I am not much of a baker. I have about three kinds of bars that I can make with regular success. But as part of the whole "try new recipes" plan for 2007, I am including desserts. Baking is just too much science. You can't eyeball baking powder, or think "that's about enough" buttermilk. I like cooking because there is much room for error, changes and innovation. And I like cookbooks in which the author starts each recipe with a little story like "I first ate this pasta while on vacation in the south of France" or "people stop me on the street and rave about these muffins" ala Patricia Wells or Ina Garten. The dad likes cookbooks that start out "First, we focused on how to cook the asparagus. We ruled out boiling or steaming because the residual water diluted the flavor" ala Christopher Kimball.
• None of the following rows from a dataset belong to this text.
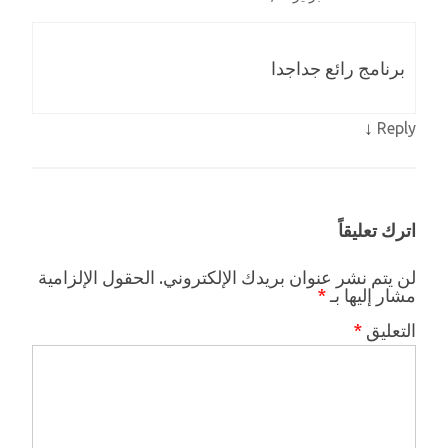
برنامج رائع جداجدا
↓
Reply
اترك تعليقاً
لن يتم نشر عنوان بريدك الإلكتروني.
الحقول الإلزامية
مشار إليها بـ
*
التعليق
*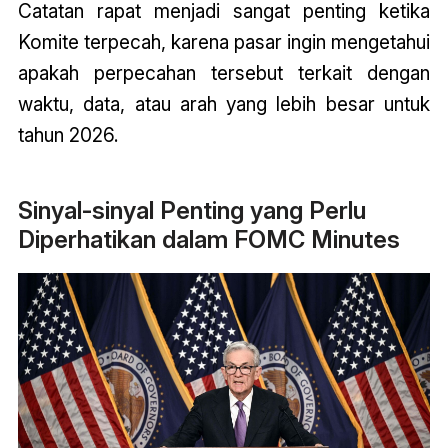
Catatan rapat menjadi sangat penting ketika
Komite terpecah, karena pasar ingin mengetahui
apakah perpecahan tersebut terkait dengan
waktu, data, atau arah yang lebih besar untuk
tahun 2026.
Sinyal-sinyal Penting yang Perlu
Diperhatikan dalam FOMC Minutes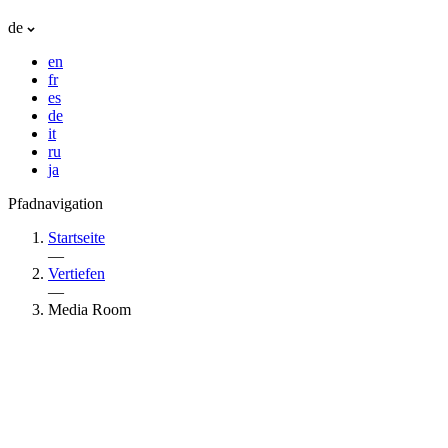
de
en
fr
es
de
it
ru
ja
Pfadnavigation
Startseite
—
Vertiefen
—
Media Room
This is the first new recipe of February.
Cranberry Ginger Bars
For Cake Base:
- 2 sticks butter -- softened
- 1 and 1/4 cups brown sugar-- packed
- 3 large eggs
- 1 teaspoon ground ginger
- 1 teaspoon vanilla
- 1/4 teaspoon salt
- 1 and 1/2 cups flour
- 1/4 cup minced dried cranberries
- 1/4 cup Lindt or Perugina or other quality white chocolate -- coarsely chopped
- 1/4 cup minced candied ginger
- For Frosting:
- 4 ounce cream cheese -- softened
- 1 and 1/2 cups powdered sugar
- 2 Tablespoons butter -- softened
- 1 teaspoon vanilla
- For Garnish:
- 2 Tablespoons minced dried cranberries
- 1/3 cup white chocolate chips (e.g. Ghiradelli or Guittard) -- melted
Preheat oven to 350 and lightly grease a 9x13 pan.
Beat butter and sugar together for the cake base, and add eggs/vanilla beating until fluffy. Sift together flour, ginger, and salt and then add to the butter/sugar mixture beating well. Fold in the cranberries, chocolate and ginger. Spread thick batter in pan and bake for about 20 to 25 minutes or until light golden.
When cake is cooled, mix all frosting ingredients together and spread a thin layer over the cake. Immediately sprinkle with the minced cranberries. Then use a cake decorating bag of melted white chocolate with a tiny decorating tip (like the size used for writing on cakes) and drizzle the chocolate over the cake.
Cut this into bars immediately because the white chocolate hardens pretty fast and makes cake cutting messy.
And even though I know you are supposed to change baking recipes, I rough chopped the white chocolate for the topping rather than melting and doubled the frosting recipe because honestly, you can never have enough cream cheese frosting.
These look fantastic, Lisa SP. I will try them. Thank you.